(RECORDED INFORMATION Opens)
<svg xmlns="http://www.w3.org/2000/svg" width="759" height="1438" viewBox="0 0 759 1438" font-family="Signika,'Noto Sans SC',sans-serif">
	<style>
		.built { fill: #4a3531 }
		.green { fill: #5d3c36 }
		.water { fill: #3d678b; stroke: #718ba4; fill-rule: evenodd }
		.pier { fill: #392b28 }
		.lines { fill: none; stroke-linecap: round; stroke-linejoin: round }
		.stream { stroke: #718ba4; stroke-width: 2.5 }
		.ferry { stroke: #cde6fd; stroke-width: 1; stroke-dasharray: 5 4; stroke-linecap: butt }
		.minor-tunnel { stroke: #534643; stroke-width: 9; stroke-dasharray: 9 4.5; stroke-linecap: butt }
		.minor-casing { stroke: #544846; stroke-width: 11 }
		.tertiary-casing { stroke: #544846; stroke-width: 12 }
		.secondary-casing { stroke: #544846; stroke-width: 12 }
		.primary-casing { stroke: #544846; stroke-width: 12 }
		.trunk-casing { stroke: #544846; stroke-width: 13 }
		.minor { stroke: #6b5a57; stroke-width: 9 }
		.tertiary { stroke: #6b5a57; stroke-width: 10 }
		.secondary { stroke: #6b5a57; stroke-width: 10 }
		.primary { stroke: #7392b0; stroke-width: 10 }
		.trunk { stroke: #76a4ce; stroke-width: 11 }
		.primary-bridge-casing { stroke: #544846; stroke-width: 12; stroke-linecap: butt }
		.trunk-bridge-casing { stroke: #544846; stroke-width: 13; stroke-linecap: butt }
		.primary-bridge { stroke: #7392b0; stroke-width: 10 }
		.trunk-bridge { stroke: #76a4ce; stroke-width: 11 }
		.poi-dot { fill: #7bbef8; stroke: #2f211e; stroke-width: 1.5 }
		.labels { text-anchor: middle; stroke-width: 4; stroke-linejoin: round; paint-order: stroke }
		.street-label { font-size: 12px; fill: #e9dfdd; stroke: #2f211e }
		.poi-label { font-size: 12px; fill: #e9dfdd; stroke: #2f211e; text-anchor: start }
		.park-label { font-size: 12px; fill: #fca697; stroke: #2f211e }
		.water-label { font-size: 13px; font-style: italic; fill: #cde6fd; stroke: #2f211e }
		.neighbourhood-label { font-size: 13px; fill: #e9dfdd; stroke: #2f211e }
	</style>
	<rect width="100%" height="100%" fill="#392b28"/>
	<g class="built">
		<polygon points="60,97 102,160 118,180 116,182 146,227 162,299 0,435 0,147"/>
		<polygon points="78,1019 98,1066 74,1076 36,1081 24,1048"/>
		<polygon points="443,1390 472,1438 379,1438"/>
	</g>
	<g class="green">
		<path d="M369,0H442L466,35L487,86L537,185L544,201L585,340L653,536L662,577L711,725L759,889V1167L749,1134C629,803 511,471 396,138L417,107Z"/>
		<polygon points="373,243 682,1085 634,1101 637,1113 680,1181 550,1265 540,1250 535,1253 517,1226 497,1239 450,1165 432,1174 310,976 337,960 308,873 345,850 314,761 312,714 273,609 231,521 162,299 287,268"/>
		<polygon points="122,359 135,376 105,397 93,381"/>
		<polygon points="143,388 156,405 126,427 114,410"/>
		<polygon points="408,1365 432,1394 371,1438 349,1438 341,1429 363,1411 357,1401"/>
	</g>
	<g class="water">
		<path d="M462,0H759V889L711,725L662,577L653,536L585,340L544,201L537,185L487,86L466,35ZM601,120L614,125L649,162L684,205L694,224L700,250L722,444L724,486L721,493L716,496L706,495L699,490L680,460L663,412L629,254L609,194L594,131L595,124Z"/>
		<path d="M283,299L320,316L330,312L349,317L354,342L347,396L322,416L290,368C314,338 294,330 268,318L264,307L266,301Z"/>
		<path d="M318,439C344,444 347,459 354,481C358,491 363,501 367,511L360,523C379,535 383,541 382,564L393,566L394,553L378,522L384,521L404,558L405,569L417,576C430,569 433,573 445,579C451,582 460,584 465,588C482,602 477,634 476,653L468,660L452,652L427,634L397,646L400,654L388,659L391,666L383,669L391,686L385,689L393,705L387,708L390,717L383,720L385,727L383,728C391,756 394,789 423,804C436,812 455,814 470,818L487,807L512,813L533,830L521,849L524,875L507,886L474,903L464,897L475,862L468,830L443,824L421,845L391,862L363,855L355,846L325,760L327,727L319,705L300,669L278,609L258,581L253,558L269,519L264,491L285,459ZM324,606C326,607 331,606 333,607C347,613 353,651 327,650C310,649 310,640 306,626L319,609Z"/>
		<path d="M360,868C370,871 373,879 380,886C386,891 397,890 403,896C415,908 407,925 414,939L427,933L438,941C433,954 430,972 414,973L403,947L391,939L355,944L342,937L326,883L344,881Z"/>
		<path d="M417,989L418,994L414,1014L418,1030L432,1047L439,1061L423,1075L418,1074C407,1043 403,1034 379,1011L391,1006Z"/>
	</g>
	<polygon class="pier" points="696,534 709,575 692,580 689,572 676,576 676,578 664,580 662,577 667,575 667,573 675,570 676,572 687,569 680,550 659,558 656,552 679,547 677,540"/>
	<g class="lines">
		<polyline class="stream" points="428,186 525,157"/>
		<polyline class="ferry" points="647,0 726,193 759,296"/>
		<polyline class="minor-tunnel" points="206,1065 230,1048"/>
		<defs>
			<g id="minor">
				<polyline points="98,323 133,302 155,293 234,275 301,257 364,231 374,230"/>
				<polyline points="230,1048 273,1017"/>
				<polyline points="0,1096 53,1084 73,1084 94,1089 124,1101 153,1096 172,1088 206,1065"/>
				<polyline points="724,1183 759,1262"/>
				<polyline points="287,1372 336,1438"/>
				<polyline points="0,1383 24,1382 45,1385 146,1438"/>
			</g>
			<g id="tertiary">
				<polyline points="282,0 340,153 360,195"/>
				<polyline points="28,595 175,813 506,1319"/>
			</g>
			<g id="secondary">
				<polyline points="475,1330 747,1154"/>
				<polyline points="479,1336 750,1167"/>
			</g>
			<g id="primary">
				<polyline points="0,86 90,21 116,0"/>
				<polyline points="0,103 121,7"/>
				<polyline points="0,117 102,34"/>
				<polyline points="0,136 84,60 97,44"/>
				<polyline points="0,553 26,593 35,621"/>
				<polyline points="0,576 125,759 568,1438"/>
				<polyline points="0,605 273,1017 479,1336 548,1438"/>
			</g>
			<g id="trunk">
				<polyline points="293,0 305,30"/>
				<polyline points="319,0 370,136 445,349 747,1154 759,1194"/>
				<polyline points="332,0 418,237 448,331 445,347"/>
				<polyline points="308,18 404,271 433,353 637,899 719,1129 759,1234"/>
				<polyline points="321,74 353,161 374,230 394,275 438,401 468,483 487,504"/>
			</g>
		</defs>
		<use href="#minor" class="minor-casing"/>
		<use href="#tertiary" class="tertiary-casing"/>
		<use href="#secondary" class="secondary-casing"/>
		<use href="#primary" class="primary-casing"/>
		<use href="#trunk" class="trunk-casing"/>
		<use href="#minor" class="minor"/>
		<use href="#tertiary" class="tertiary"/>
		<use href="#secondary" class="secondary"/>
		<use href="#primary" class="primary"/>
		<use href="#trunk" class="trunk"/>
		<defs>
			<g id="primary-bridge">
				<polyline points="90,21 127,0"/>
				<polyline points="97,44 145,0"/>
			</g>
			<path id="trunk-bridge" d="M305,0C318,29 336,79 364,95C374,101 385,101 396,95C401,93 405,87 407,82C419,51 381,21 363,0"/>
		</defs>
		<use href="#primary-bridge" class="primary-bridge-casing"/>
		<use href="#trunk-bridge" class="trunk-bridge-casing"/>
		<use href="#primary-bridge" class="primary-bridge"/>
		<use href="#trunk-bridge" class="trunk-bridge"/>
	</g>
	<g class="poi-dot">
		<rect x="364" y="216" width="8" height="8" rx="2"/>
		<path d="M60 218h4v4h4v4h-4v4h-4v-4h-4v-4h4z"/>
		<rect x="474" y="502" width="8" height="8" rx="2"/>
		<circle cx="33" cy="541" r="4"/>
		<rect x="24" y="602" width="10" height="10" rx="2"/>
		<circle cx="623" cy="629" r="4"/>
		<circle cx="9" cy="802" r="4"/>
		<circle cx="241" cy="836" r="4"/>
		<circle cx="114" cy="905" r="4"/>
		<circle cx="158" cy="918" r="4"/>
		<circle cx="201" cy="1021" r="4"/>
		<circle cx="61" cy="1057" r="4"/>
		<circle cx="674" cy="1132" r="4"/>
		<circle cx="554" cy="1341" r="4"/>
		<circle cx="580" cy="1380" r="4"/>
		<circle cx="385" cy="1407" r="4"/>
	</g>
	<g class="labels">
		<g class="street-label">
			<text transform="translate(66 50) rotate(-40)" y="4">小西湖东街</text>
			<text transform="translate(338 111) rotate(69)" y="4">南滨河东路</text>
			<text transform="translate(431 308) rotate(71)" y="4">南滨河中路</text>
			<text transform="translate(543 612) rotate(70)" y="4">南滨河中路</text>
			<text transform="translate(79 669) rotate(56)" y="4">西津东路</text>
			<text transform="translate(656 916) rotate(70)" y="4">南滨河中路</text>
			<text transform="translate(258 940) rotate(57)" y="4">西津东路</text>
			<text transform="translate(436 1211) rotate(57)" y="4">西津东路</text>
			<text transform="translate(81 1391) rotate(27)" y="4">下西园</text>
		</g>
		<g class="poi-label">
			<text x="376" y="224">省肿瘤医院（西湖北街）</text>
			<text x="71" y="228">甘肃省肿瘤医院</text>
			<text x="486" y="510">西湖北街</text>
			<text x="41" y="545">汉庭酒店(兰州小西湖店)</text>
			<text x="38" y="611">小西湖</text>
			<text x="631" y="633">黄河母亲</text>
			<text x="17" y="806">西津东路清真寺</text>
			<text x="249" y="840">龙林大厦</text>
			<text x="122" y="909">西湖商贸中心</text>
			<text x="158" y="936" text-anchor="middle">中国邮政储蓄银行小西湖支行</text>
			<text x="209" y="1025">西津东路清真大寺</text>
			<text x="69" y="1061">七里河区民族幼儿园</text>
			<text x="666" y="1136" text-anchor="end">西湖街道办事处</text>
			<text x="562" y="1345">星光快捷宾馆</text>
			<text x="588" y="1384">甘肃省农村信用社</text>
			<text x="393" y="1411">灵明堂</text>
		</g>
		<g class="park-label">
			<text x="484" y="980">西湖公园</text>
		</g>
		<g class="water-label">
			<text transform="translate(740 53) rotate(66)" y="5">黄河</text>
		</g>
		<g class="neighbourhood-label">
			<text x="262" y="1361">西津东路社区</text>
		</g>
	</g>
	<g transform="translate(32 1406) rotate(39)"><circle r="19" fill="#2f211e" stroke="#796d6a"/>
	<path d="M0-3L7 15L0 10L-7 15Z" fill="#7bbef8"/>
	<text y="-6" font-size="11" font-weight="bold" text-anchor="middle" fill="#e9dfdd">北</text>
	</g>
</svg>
(RECORDED INFORMATION Closes)
→ **ASSIGNMENT**
Return all lines above that mention the word "labels".

→ **SOLUTION FOR THIS EXERCISE**
		.labels { text-anchor: middle; stroke-width: 4; stroke-linejoin: round; paint-order: stroke }
	<g class="labels">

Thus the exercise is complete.